De um lado, o cenário de convergência tecnológica vai tornando a internet um ambiente multimídia que fagocita as demais mídias. A inerente interatividade da internet coloca em xeque os modelos unidirecionais da grande mídia. E, ao mesmo tempo, embora não elimine as assimetrias entre grandes grupos econômicos e pequenas experiências colaborativas, a internet permite que todos possam postar seus próprios conteúdos, ameaçando o oligopólio da grande mídia. Essa parece ser a lição que a bancada doRoda Viva não entendeu (5/8, ver aqui).
De outro lado, esse cenário de convergência expôs de uma maneira inevitável os problemas de gestão das empresas familiares que controlam a mídia no Brasil.
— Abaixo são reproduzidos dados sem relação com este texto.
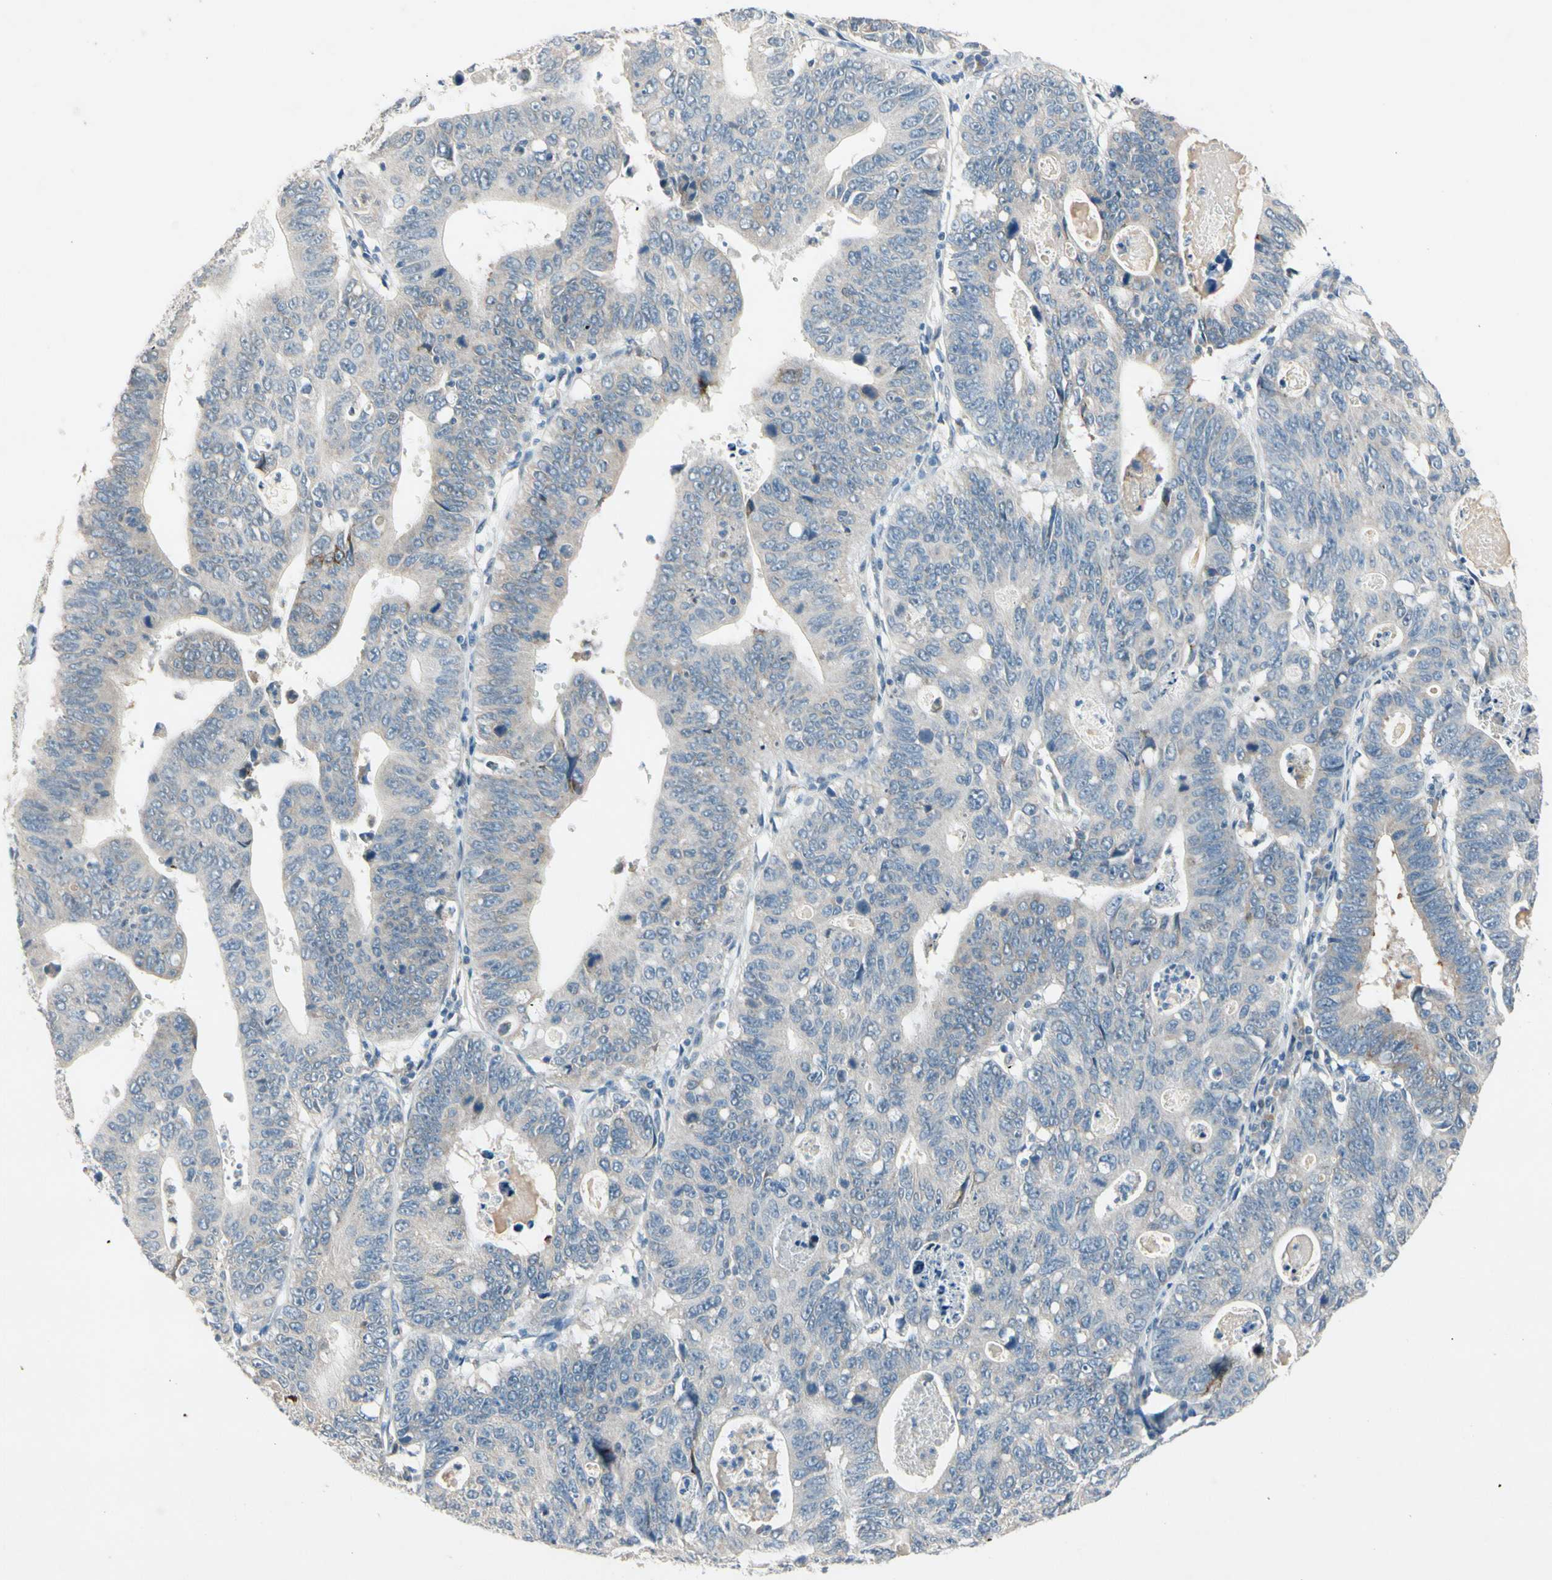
{"staining": {"intensity": "moderate", "quantity": "<25%", "location": "cytoplasmic/membranous"}, "tissue": "stomach cancer", "cell_type": "Tumor cells", "image_type": "cancer", "snomed": [{"axis": "morphology", "description": "Adenocarcinoma, NOS"}, {"axis": "topography", "description": "Stomach"}], "caption": "Immunohistochemistry image of neoplastic tissue: stomach cancer stained using immunohistochemistry (IHC) shows low levels of moderate protein expression localized specifically in the cytoplasmic/membranous of tumor cells, appearing as a cytoplasmic/membranous brown color.", "gene": "PIP5K1B", "patient": {"sex": "male", "age": 59}}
Com a convergência não é mais possível jogar a sujeira para baixo do tapete e vai ficando cada vez mais evidente que quase todos os grandes grupos de mídia do Brasil estão na bacia das almas, falindo, vendendo patrimônio e diminuindo de tamanho.
É nesse contexto que surgem o Mídia Ninja e diversas outras experiências de mídia colaborativa.
Euforia
Mas há que se controlar a euforia. O Mídia Ninja não é a resposta para todos os problemas gerados pelo oligopólio da grande mídia. Eles não são nem mesmo a resposta completa para o desafio de construirmos um jornalismo realmente democrático. Aliás, seria muito injusto cobrar-lhes algo desta envergadura.
Há pelo menos dois grandes desafios que o modelo de jornalismo do Mídia Ninja não consegue responder.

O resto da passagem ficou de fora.